As time passed, however, I realized - through little clues left in the first and second movies - that even if they don’t come up with an extra element that has young Charles Xavier walking again, the continuity is very much intact. How, you may ask? Well, let me take you back fourteen years to the very first X-Men film.

We see Charles Xavier speaking with Senator Kelly at the mansion and entering his mind to see what Magneto had done to the senator. Once the connection is made, we see Xavier at Magneto’s lair, watching the machine turn Kelly into a mutant. And what does Xavier do to show us that this is happening within Kelly’s head? He stands up, and he does it very quickly. Charles is one of the most powerful mutants in the world, which makes his inability to walk all the more frustrating.

We see a flash of Charles’ attitude toward his disability in the second film, when Jason Stryker is manipulating his thoughts. He looks down, sees himself standing up, and smiles. And years later, when we are introduced to the younger Charles Xavier, we see how much of an ego he has. So it’s safe to say that when he thinks back to previous years, he doesn’t see the wheelchair at all. He sees himself standing and walking without any difficulty. That’s what we see at the beginning of X-Men: The Last Stand. It’s not a full-on flashback; it’s Xavier thinking back to the day when he met Jean Grey for the first time.

But wait, you may be yelling at your computer. What about Magneto’s appearance in the same scene? If First Class showed the end of Charles and Erik’s friendship, then why is Erik there? Well, you know how in the first and second films, both Xavier and Erik say how they built Cerebro together? The only way they could have done that is if there was still a mutual understanding between them and that circumstances such as that forced them to work together. Meeting Jean Grey is one of those circumstances, and the first line in the movie is Erik saying, “I still don’t know why I’m here.” If they were still the best of friends, there wouldn’t be any confusion about why Erik joined Charles for this visit.
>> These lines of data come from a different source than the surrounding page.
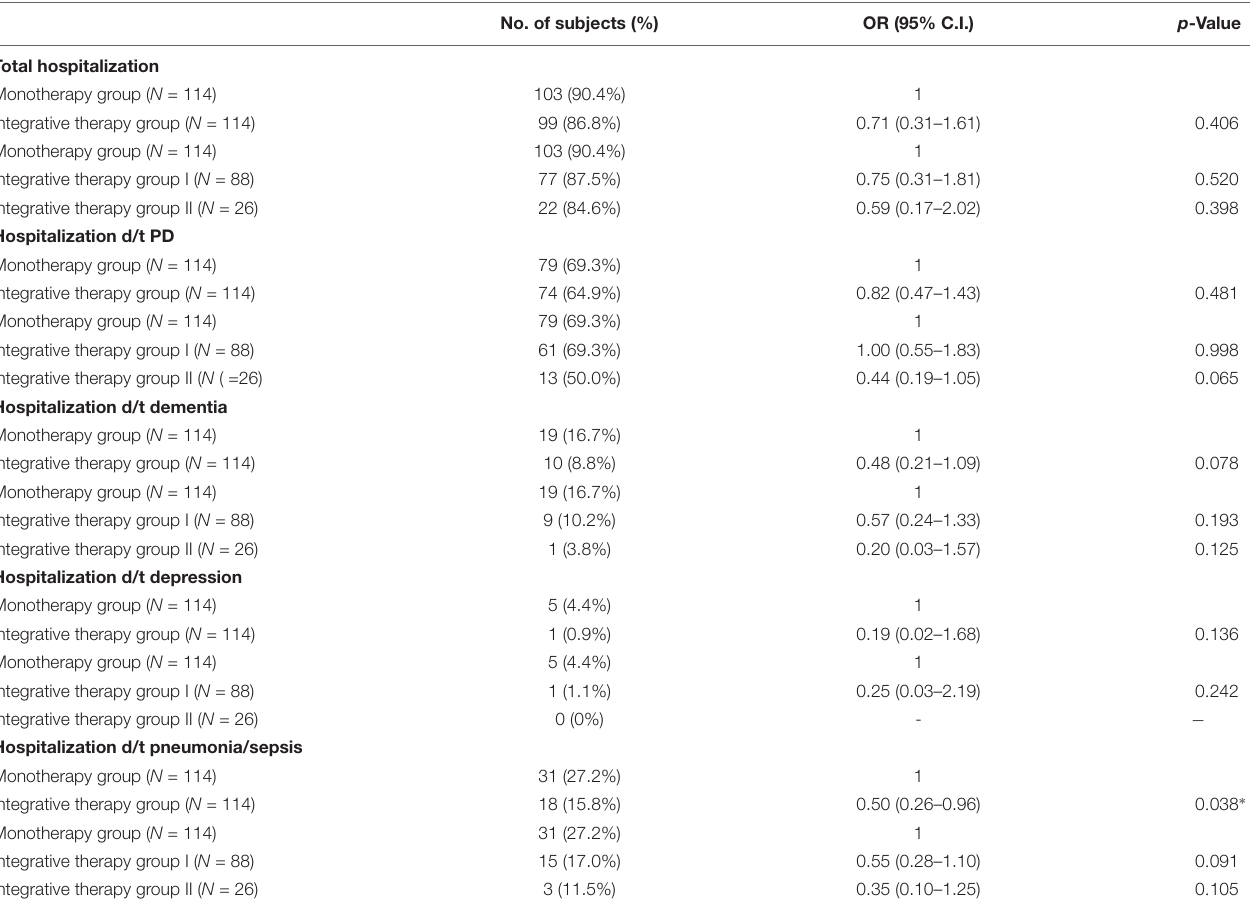
TABLE 2 | Comparison of prevalence of hospitalization between integrative therapy group and monotherapy group (unit: no. of subjects). No. of subjects (%) OR (95%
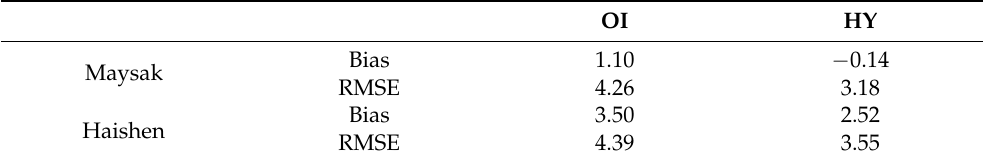
Table 3. Comparison of simulated maximum wind speed at 10 m (MWS) during the typhoon landfall period for the top 10% of the observation in the OI and HY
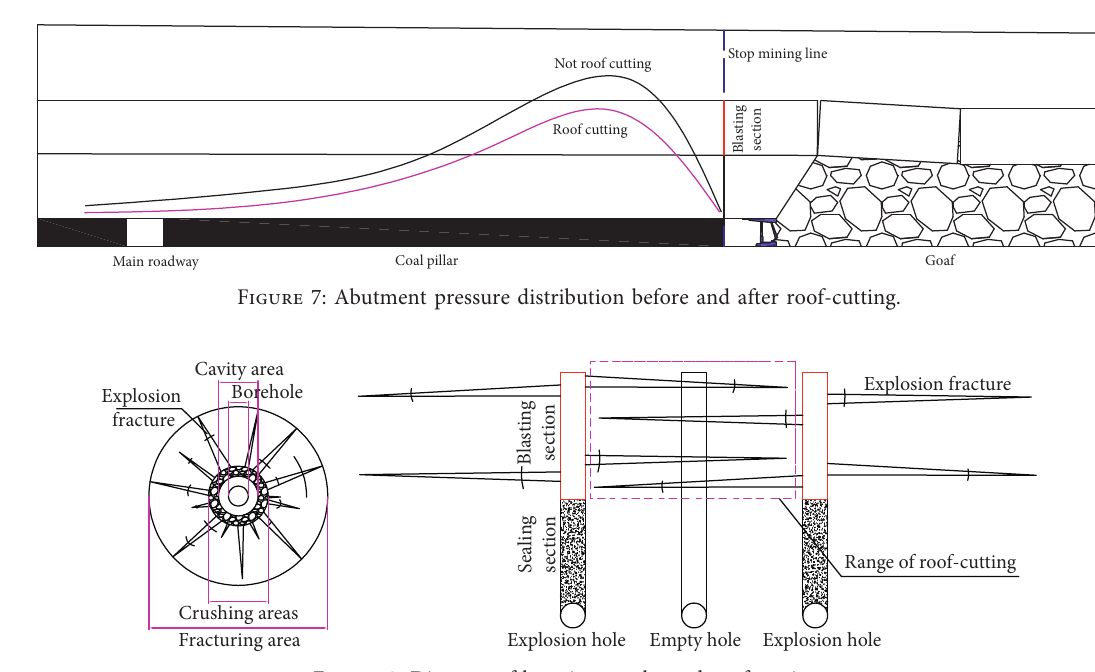
Figure 8: Diagram of bursting cracks and roof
And then we have the brief cameo of Sir Patrick Stewart in X-Men Origins: Wolverine. How can I POSSIBLY explain that moment where Xavier is standing tall at the end of the film? Well, the only response I can possibly give comes from Wolverine himself, when he told Xavier at the beginning of X2: “I need you to read my mind again.”

If the adamantium bullet in Origins (which, I will admit, was one of the clumsiest ways to wipe someone’s memories that I’ve ever seen in a film) would have completely destroyed Wolverine’s memories, he wouldn’t have those flashes in the first two films. We can only assume that those memories are still there in his head, just lying dormant because of the bullet. So when we watch X-Men Origins: Wolverine, we’re seeing what Xavier sees, a combination of his mind-reading of Woverine and his memories of how he met Scott Summers. He now knows much more about Logan’s past and the tragedies he experienced than he’s saying, but he chooses to leave it in the past and tells Logan, “Sometimes the mind needs to discover things for itself.” By walking away from Col. Stryker and choosing to stay with the X-Men at the end of the second film, it’s safe to say that Charles made the right decision.

Of course, all of this will wind up being a moot point later this month, when Days of Future Past is released. But now that this theory is out there, I hope it gives fans something to think about between now and May 23.